Aim of the task :: Write the next part of the article on banks financing Rio Tinto and the Simandou project, starting after its last sentence.

Page text ::
★ ★ ★ ★ ★

Banks financing Rio Tinto stay silent on impacts of world’s biggest mining project
Giulia Barbos, Human Rights Researcher and Campaigner, BankTrack
Emyloïa Kpadonou, Communications Officer, Advocates for Community Alternatives
Giulia Barbos, Human Rights Researcher and Campaigner, BankTrack
Emyloïa Kpadonou, Communications Officer, Advocates for Community Alternatives
A new briefing by BankTrack and Advocates for Community Alternatives raises serious concerns over banks’ silence and inaction in the face of the widespread impacts of Guinea's Simandou iron ore project, which is being developed in part by mining giant Rio Tinto.
Research for the briefing identified 25 commercial banks with financial ties to Rio Tinto, including USD 29.7 billion in recent general purpose financing and USD 5.1 billion in shareholdings. Almost all these banks failed to show they are acting on the harms caused by the project.
The top three lenders were US banks Citi and Bank of America, and Germany’s Deutsche Bank, which together provided USD 6 billion in financing to the company.

★ ★ ★ ★ ★

Data extract ::
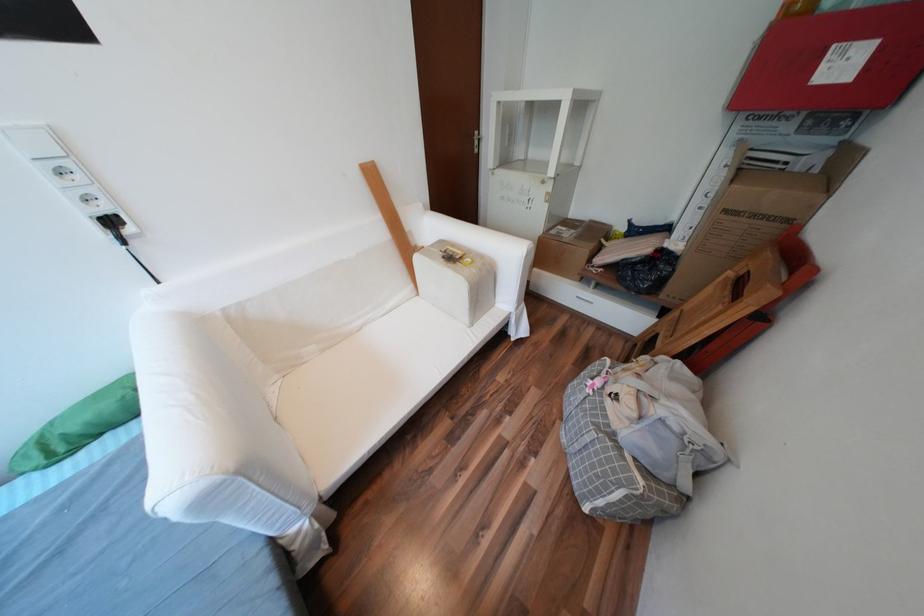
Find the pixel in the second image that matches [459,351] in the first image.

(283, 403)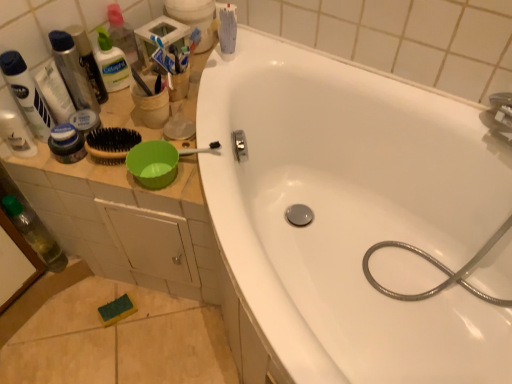
This screenshot has width=512, height=384. What are the coordinates of `empty space that is to the right of translucent plastic bottle at upper left, placed as the fourth toiletry when sorted from right to left` in the screenshot? It's located at (99, 157).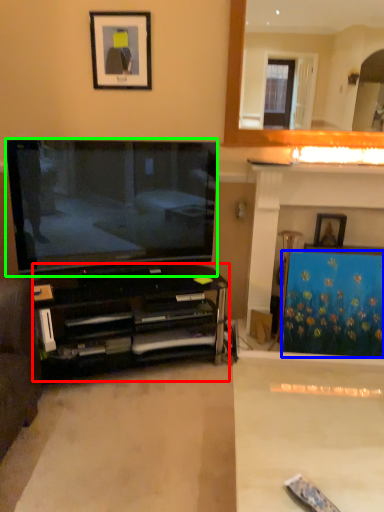
Question: Estimate the real-world distances between objects in this image. Which object is farther from cabinetry (highlighted by a red box), curtain (highlighted by a blue box) or television (highlighted by a green box)?

Choices:
 (A) curtain
 (B) television

Answer: (A)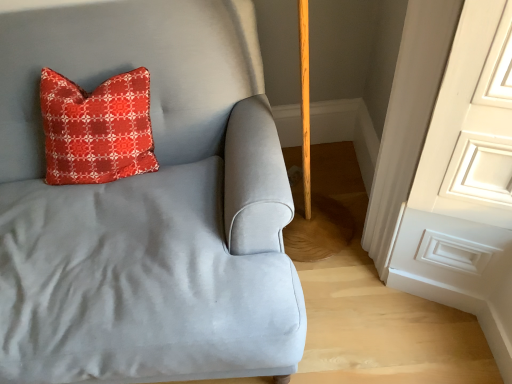
Locate an element on the screen. The height and width of the screenshot is (384, 512). satin gray armchair at upper left is located at coordinates (147, 206).

This screenshot has height=384, width=512. What do you see at coordinates (147, 206) in the screenshot?
I see `satin gray armchair at upper left` at bounding box center [147, 206].

Where is `satin gray armchair at upper left`? The width and height of the screenshot is (512, 384). satin gray armchair at upper left is located at coordinates (147, 206).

★ ★ ★ ★ ★

The answer ::
BankTrack shared a draft of the briefing with all banks, requesting information on the human rights due diligence they conducted in relation to the Simandou project, and how they have responded to the risks and impacts identified. While fifteen provided public responses, only one made clear that it had engaged with Rio Tinto on the mine’s impacts. This was Finland-headquartered Nordea, the seventh-largest bank financier of the company. The others only reiterated policy statements, or declined to comment. The remaining ten banks did not provide public responses, although two banks engaged privately with the authors.
Giulia Barbos, Human Rights Campaigner and Researcher at BankTrack, said: “Financing Rio Tinto means financing Simandou, and that comes with responsibility. Where the company is failing to address impacts on people and nature, banks must step in. They should use their leverage to demand action from the company, with consequences for future lending if it does not clean up its act.”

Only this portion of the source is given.